Katrina indicated a table across the café. “I’ll be over there.” It was common for them to sit separately. She liked the routine of the same spot, and he preferred to be able to see the whole room.

She stuck the hand he’d touched into her sweatshirt pocket as she walked away. Her fingers brushed the stone she always carried with her. She’d found it on a walk a few years ago and decided it was a perfect fidget stone, smooth and a good size for her small hand. She ran her thumb over the dip in it, the cool rock grounding her.

But it couldn’t get rid of the tingles racing up her arm.

One might call them zings.

She settled into her seat and pulled a baseball cap and a book out of her bag. She adjusted the cap on her head and knocked the brim down lower over her face. She wasn’t a celebrity anymore, but the café would start filling up soon and it calmed her to have the illusion of anonymity.

She opened her book and stared down at the page, thinking of what Andy had asked her just before she’d left.

Is there anything else going on that you want to talk about?

I can’t stop thinking about my bodyguard, and I’m not sure if it’s because he’s the only eligible bachelor in my life, or because I’m genuinely in love with a man who sees me as nothing more than a responsibility he takes very seriously.

She cast a glance at Jas. He’d returned to his own reading, but she knew he was entirely, fully aware of his surroundings. He hadn’t been a military man in over a decade, but he always had that air of hyperarousal around him. Something else they had in common. She hated being startled.

As if to taunt her, he slowly scratched one perfect eyebrow, and another zing ran down her back, to the hand he’d touched. She refocused on her own book, and curled her fingers into her palms.

Yes. Something else is definitely going on, damn it.

Chapter Two

AS LUNCHTIME APPROACHED,more of the red-cushioned chairs in the café became occupied by locals, students, and tourists. Occasionally Katrina glanced up to people-watch. Since so much of her brain was occupied with her crush, she couldn’t help but notice the couples in the room. The two giggling college girls who walked in holding hands, wearing goofy smiles. The older couple at the counter, familiarity in the way the two men stood and chatted with each other. The newlyweds in the corner, rubbing noses and cooing. The young parents who sat nearby, harried and yawning while they passed their chubby baby back and forth so they each could eat.

It was almost too much to bear. She tried to get lost in her book and nearly succeeded until she heard footsteps pause next to her table.

“Excuse me?”

She used her finger to hold her place and casually glanced up.

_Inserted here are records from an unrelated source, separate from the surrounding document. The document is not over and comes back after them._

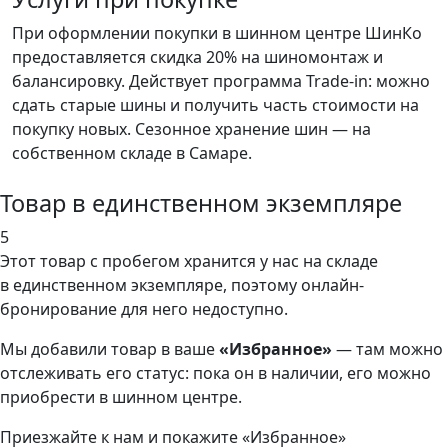
При оформлении покупки в шинном центре ШинКо
предоставляется скидка 20% на шиномонтаж и
балансировку. Действует программа Trade-in: можно
сдать старые шины и получить часть стоимости на
покупку новых. Сезонное хранение шин — на
собственном складе в Самаре.
Товар в единственном экземпляре
5
Этот товар
с пробегом хранится у нас на складе
в единственном экземпляре, поэтому онлайн-
бронирование для него недоступно.
Мы добавили
товар
в ваше
«Избранное»
— там можно
отслеживать его статус: пока он в наличии, его можно
приобрести в шинном центре.
Приезжайте к нам и покажите «Избранное»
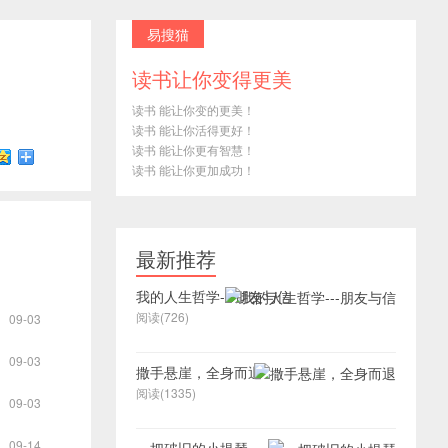
易搜猫
读书让你变得更美
读书 能让你变的更美！
读书 能让你活得更好！
读书 能让你更有智慧！
读书 能让你更加成功！
最新推荐
我的人生哲学---朋友与信
阅读(726)
09-03
09-03
撒手悬崖，全身而退
阅读(1335)
09-03
09-14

Her finger slid out of the book. The thriller was no longer the most thrilling thing around.

The man looming above her was so breathtakingly attractive she had to battle a sudden urge to scrub her eyes like a cartoon character of old.

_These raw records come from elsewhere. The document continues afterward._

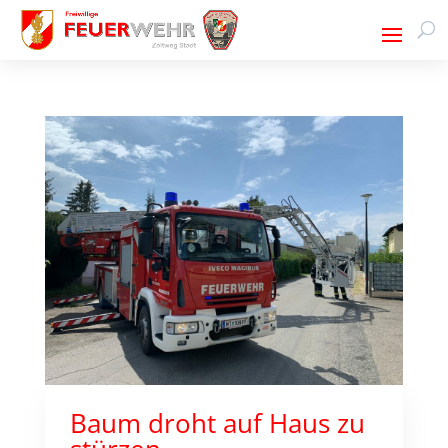
Baum droht auf Haus zu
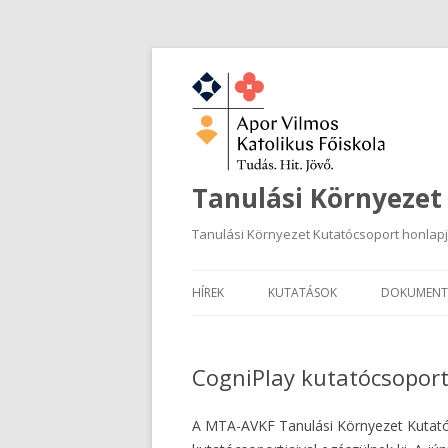
Tanulási Környezet
Tanulási Környezet Kutatócsoport honlap
HÍREK
KUTATÁSOK
DOKUMENT
CogniPlay kutatócsopor
A MTA-AVKF Tanulási Környezet Kutatócs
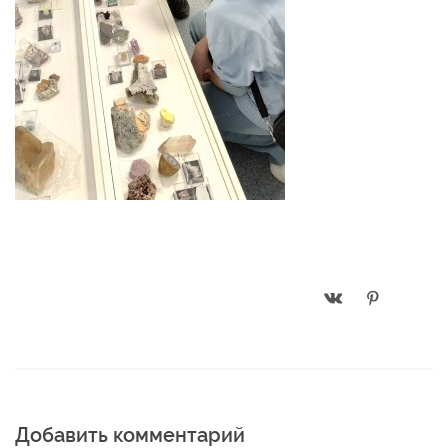
Добавить комментарий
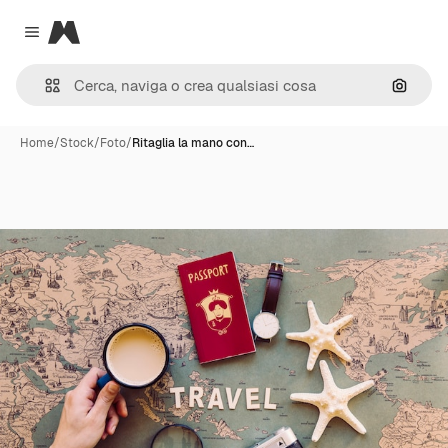
Magnific
Close menu
Cerca 
Home
/
Stock
/
Foto
/
Ritaglia la mano con…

The stranger had the jaw of a Disney prince, with a cleft in his chin to match. His unzipped red sweatshirt revealed a soft blue-gray shirt that matched his eyes, and his auburn hair was artfully tousled.

He held an absurdly tiny espresso cup in his big hands. “Hi. It’s so crowded in here today.”

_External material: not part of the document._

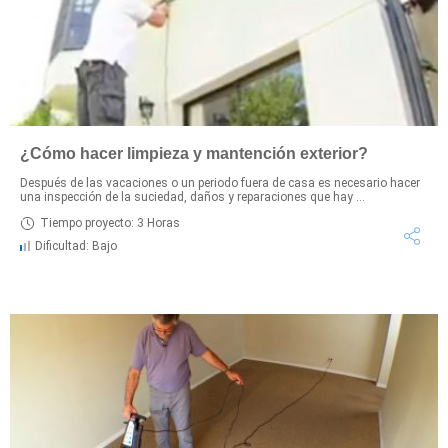
¿Cómo hacer limpieza y mantención exterior?
Después de las vacaciones o un periodo fuera de casa es necesario hacer
una inspección de la suciedad, daños y reparaciones que hay ...
Tiempo proyecto: 3 Horas
Dificultad: Bajo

Her back was against the wall, so he must be talking to her? “Um. It is,” Katrina agreed.

He gestured to the seat across from her. “Is this taken? Do you mind if we share a table?”

“Oh.” She glanced around. The young woman sitting at the table next to her, a leggy blonde in yoga pants and a sweatshirt, gave her a curious look before leaning forward to whisper something to the dark-haired man she was with.

Katrina’s gaze skipped over them to meet Jas’s. He’d placed his book facedown on the table, and he was making no secret of the fact he was watching carefully, his face hard and suspicious.

When Katrina had first started coming here, she hadn’t wanted to talk to anyone other than Mona and her employees. It had taken her a while to get to a point where she hadn’t felt nervous about a stranger sharing her table, especially when it was crowded.